▶ [WRITTEN EXERCISE] Give each line of the entries below as a numbered list, omitting any blank lines.
**********
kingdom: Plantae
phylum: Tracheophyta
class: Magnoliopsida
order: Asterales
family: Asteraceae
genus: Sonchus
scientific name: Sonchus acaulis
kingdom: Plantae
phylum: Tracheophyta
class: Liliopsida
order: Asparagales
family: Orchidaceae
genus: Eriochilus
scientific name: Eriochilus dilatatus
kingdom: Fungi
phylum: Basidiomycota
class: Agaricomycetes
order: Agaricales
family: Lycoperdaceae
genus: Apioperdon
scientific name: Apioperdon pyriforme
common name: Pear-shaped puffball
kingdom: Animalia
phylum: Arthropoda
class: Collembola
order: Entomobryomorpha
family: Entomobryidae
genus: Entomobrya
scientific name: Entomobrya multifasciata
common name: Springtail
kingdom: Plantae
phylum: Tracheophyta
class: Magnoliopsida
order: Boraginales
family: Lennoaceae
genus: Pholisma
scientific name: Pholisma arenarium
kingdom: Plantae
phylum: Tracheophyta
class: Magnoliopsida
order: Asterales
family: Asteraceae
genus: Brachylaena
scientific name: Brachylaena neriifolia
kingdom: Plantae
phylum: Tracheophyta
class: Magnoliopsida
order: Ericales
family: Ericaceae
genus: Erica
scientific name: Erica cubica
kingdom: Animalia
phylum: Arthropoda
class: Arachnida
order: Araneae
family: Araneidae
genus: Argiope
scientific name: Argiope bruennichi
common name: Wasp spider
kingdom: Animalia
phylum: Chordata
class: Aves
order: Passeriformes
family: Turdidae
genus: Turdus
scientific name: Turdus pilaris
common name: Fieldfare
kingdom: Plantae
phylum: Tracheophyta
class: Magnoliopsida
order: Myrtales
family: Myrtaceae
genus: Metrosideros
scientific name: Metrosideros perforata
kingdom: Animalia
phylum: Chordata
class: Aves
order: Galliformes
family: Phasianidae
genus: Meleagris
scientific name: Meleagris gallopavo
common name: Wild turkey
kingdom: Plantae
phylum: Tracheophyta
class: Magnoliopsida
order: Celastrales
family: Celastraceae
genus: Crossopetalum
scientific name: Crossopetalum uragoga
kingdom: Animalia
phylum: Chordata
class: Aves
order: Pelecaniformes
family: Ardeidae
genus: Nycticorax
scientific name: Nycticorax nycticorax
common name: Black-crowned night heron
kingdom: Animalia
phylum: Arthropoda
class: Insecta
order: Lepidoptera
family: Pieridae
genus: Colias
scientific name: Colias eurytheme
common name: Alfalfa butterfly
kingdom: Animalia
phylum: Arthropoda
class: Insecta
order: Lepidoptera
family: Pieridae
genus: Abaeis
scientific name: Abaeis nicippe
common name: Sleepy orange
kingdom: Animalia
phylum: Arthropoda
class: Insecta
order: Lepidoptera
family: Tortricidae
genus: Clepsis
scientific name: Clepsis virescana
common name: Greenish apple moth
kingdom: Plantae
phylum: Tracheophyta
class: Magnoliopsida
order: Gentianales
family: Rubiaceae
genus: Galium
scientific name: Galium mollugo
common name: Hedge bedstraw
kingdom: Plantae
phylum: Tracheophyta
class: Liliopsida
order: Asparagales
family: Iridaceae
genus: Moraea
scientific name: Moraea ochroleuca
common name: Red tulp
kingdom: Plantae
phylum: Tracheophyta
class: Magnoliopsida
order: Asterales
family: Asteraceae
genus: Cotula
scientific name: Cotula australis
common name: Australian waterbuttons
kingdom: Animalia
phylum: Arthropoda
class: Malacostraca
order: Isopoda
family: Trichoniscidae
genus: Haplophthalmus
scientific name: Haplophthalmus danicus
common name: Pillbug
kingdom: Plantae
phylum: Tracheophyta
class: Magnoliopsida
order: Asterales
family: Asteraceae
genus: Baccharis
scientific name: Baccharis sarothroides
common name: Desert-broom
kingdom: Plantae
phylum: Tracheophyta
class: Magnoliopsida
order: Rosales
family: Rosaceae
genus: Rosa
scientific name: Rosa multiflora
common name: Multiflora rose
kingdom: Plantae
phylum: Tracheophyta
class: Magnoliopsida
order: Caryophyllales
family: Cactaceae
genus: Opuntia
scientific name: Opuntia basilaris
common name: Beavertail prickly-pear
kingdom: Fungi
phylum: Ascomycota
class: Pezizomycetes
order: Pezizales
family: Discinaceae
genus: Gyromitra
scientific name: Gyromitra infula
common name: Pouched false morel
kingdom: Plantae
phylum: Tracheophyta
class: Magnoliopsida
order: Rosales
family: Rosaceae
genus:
**********
▶ [OUTPUT FOR THIS TASK]
1. kingdom: Plantae
2. phylum: Tracheophyta
3. class: Magnoliopsida
4. order: Asterales
5. family: Asteraceae
6. genus: Sonchus
7. scientific name: Sonchus acaulis
8. kingdom: Plantae
9. phylum: Tracheophyta
10. class: Liliopsida
11. order: Asparagales
12. family: Orchidaceae
13. genus: Eriochilus
14. scientific name: Eriochilus dilatatus
15. kingdom: Fungi
16. phylum: Basidiomycota
17. class: Agaricomycetes
18. order: Agaricales
19. family: Lycoperdaceae
20. genus: Apioperdon
21. scientific name: Apioperdon pyriforme
22. common name: Pear-shaped puffball
23. kingdom: Animalia
24. phylum: Arthropoda
25. class: Collembola
26. order: Entomobryomorpha
27. family: Entomobryidae
28. genus: Entomobrya
29. scientific name: Entomobrya multifasciata
30. common name: Springtail
31. kingdom: Plantae
32. phylum: Tracheophyta
33. class: Magnoliopsida
34. order: Boraginales
35. family: Lennoaceae
36. genus: Pholisma
37. scientific name: Pholisma arenarium
38. kingdom: Plantae
39. phylum: Tracheophyta
40. class: Magnoliopsida
41. order: Asterales
42. family: Asteraceae
43. genus: Brachylaena
44. scientific name: Brachylaena neriifolia
45. kingdom: Plantae
46. phylum: Tracheophyta
47. class: Magnoliopsida
48. order: Ericales
49. family: Ericaceae
50. genus: Erica
51. scientific name: Erica cubica
52. kingdom: Animalia
53. phylum: Arthropoda
54. class: Arachnida
55. order: Araneae
56. family: Araneidae
57. genus: Argiope
58. scientific name: Argiope bruennichi
59. common name: Wasp spider
60. kingdom: Animalia
61. phylum: Chordata
62. class: Aves
63. order: Passeriformes
64. family: Turdidae
65. genus: Turdus
66. scientific name: Turdus pilaris
67. common name: Fieldfare
68. kingdom: Plantae
69. phylum: Tracheophyta
70. class: Magnoliopsida
71. order: Myrtales
72. family: Myrtaceae
73. genus: Metrosideros
74. scientific name: Metrosideros perforata
75. kingdom: Animalia
76. phylum: Chordata
77. class: Aves
78. order: Galliformes
79. family: Phasianidae
80. genus: Meleagris
81. scientific name: Meleagris gallopavo
82. common name: Wild turkey
83. kingdom: Plantae
84. phylum: Tracheophyta
85. class: Magnoliopsida
86. order: Celastrales
87. family: Celastraceae
88. genus: Crossopetalum
89. scientific name: Crossopetalum uragoga
90. kingdom: Animalia
91. phylum: Chordata
92. class: Aves
93. order: Pelecaniformes
94. family: Ardeidae
95. genus: Nycticorax
96. scientific name: Nycticorax nycticorax
97. common name: Black-crowned night heron
98. kingdom: Animalia
99. phylum: Arthropoda
100. class: Insecta
101. order: Lepidoptera
102. family: Pieridae
103. genus: Colias
104. scientific name: Colias eurytheme
105. common name: Alfalfa butterfly
106. kingdom: Animalia
107. phylum: Arthropoda
108. class: Insecta
109. order: Lepidoptera
110. family: Pieridae
111. genus: Abaeis
112. scientific name: Abaeis nicippe
113. common name: Sleepy orange
114. kingdom: Animalia
115. phylum: Arthropoda
116. class: Insecta
117. order: Lepidoptera
118. family: Tortricidae
119. genus: Clepsis
120. scientific name: Clepsis virescana
121. common name: Greenish apple moth
122. kingdom: Plantae
123. phylum: Tracheophyta
124. class: Magnoliopsida
125. order: Gentianales
126. family: Rubiaceae
127. genus: Galium
128. scientific name: Galium mollugo
129. common name: Hedge bedstraw
130. kingdom: Plantae
131. phylum: Tracheophyta
132. class: Liliopsida
133. order: Asparagales
134. family: Iridaceae
135. genus: Moraea
136. scientific name: Moraea ochroleuca
137. common name: Red tulp
138. kingdom: Plantae
139. phylum: Tracheophyta
140. class: Magnoliopsida
141. order: Asterales
142. family: Asteraceae
143. genus: Cotula
144. scientific name: Cotula australis
145. common name: Australian waterbuttons
146. kingdom: Animalia
147. phylum: Arthropoda
148. class: Malacostraca
149. order: Isopoda
150. family: Trichoniscidae
151. genus: Haplophthalmus
152. scientific name: Haplophthalmus danicus
153. common name: Pillbug
154. kingdom: Plantae
155. phylum: Tracheophyta
156. class: Magnoliopsida
157. order: Asterales
158. family: Asteraceae
159. genus: Baccharis
160. scientific name: Baccharis sarothroides
161. common name: Desert-broom
162. kingdom: Plantae
163. phylum: Tracheophyta
164. class: Magnoliopsida
165. order: Rosales
166. family: Rosaceae
167. genus: Rosa
168. scientific name: Rosa multiflora
169. common name: Multiflora rose
170. kingdom: Plantae
171. phylum: Tracheophyta
172. class: Magnoliopsida
173. order: Caryophyllales
174. family: Cactaceae
175. genus: Opuntia
176. scientific name: Opuntia basilaris
177. common name: Beavertail prickly-pear
178. kingdom: Fungi
179. phylum: Ascomycota
180. class: Pezizomycetes
181. order: Pezizales
182. family: Discinaceae
183. genus: Gyromitra
184. scientific name: Gyromitra infula
185. common name: Pouched false morel
186. kingdom: Plantae
187. phylum: Tracheophyta
188. class: Magnoliopsida
189. order: Rosales
190. family: Rosaceae
191. genus:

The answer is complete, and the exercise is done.